Insurance Underwriting:N.Y. Fed Official Says QuestionIsn't Whether,

Underwriting insurance should be as much as part of banking as taking deposits or making loans, a senior Federal Reserve Bank of New York official said Thursday.

"The issue is how fast should banks be allowed to do it, not whether they should be allowed to do it," Ernest T. Patrikis, first vice president of the New York Fed, told a Practicing Law Institute conference here.

Insurance underwriting requires expertise in mathematics and investing - two skills bankers already possess, he said.

In a wide-ranging speech, Mr. Patrikis also said policymakers should not mandate whether banks conduct new activities directly or through holding company affiliates.

The Fed, which favors the holding company model, and the Office of the Comptroller of the Currency, which endorses letting banks engage in many activities directly, shouldn't use corporate structure as a battleground for regulatory supremacy, according to Mr.
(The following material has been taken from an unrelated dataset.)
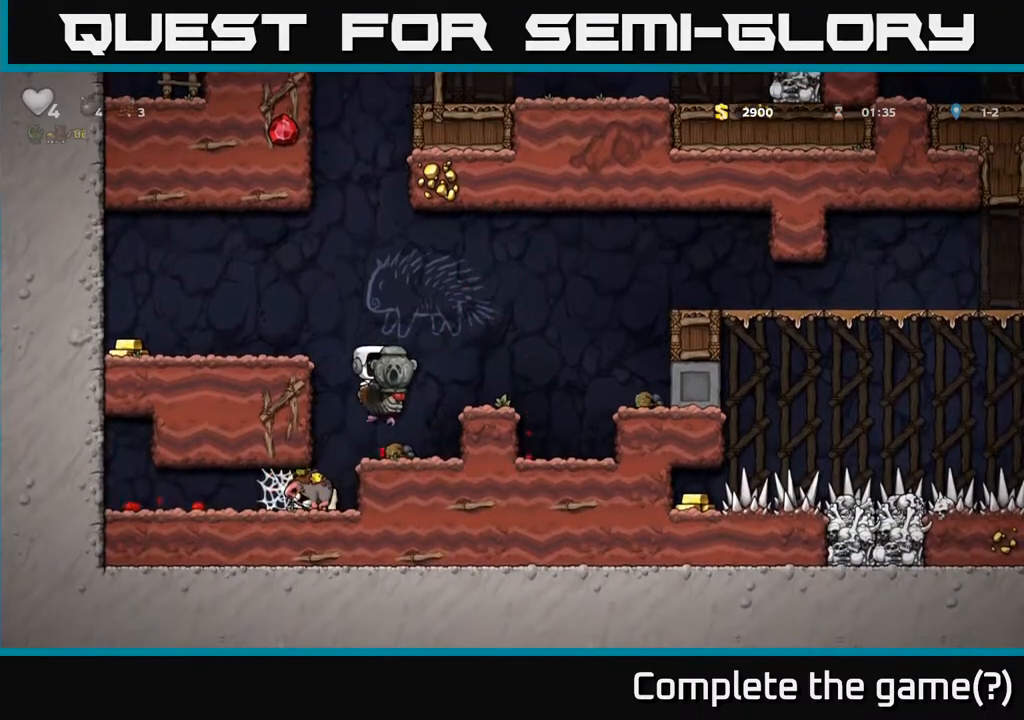
{"buttons": ["A"], "left_stick": "left", "right_stick": "center", "events": [[217, "A", "down"], [250, "left_stick", "left"], [350, "A", "up"], [400, "A", "down"]]}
Patrikis.

"You know the Fed says, 'Tsk, tsk, tsk, it should be done under a holding company,'" he said. "But the issue shouldn't be which regulator has precedence; the issue ought to be what's the best structure for banks, consumers, and businesses."
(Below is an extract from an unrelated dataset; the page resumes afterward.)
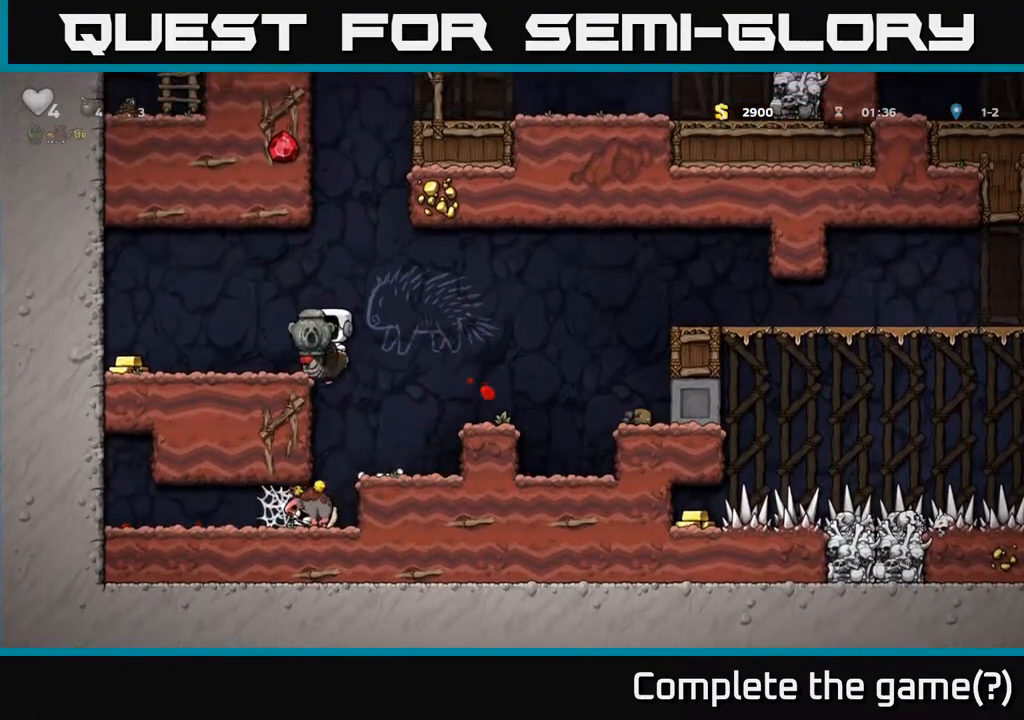
{"buttons": [], "left_stick": "center", "right_stick": "center", "events": [[83, "A", "up"], [417, "left_stick", "center"]]}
However, when asked how banks should be allowed to underwrite insurance, Mr. Patrikis retreated to more conservative ground, saying the business ought to be done in holding company subsidiaries.

Mr. Patrikis also argued against letting banks affiliate with commercial firms, arguing that such combinations have not been tested sufficiently. He added that a bank may be tempted to lower credit standards when lending to an affiliated nonbanking company.

"We want a banker, when he grants credit in times when credit may be a little tight, to do so because it is the better credit, not because it is a brother or sister (company(," Mr. Patrikis said. "The question is whether people are going to be that rational."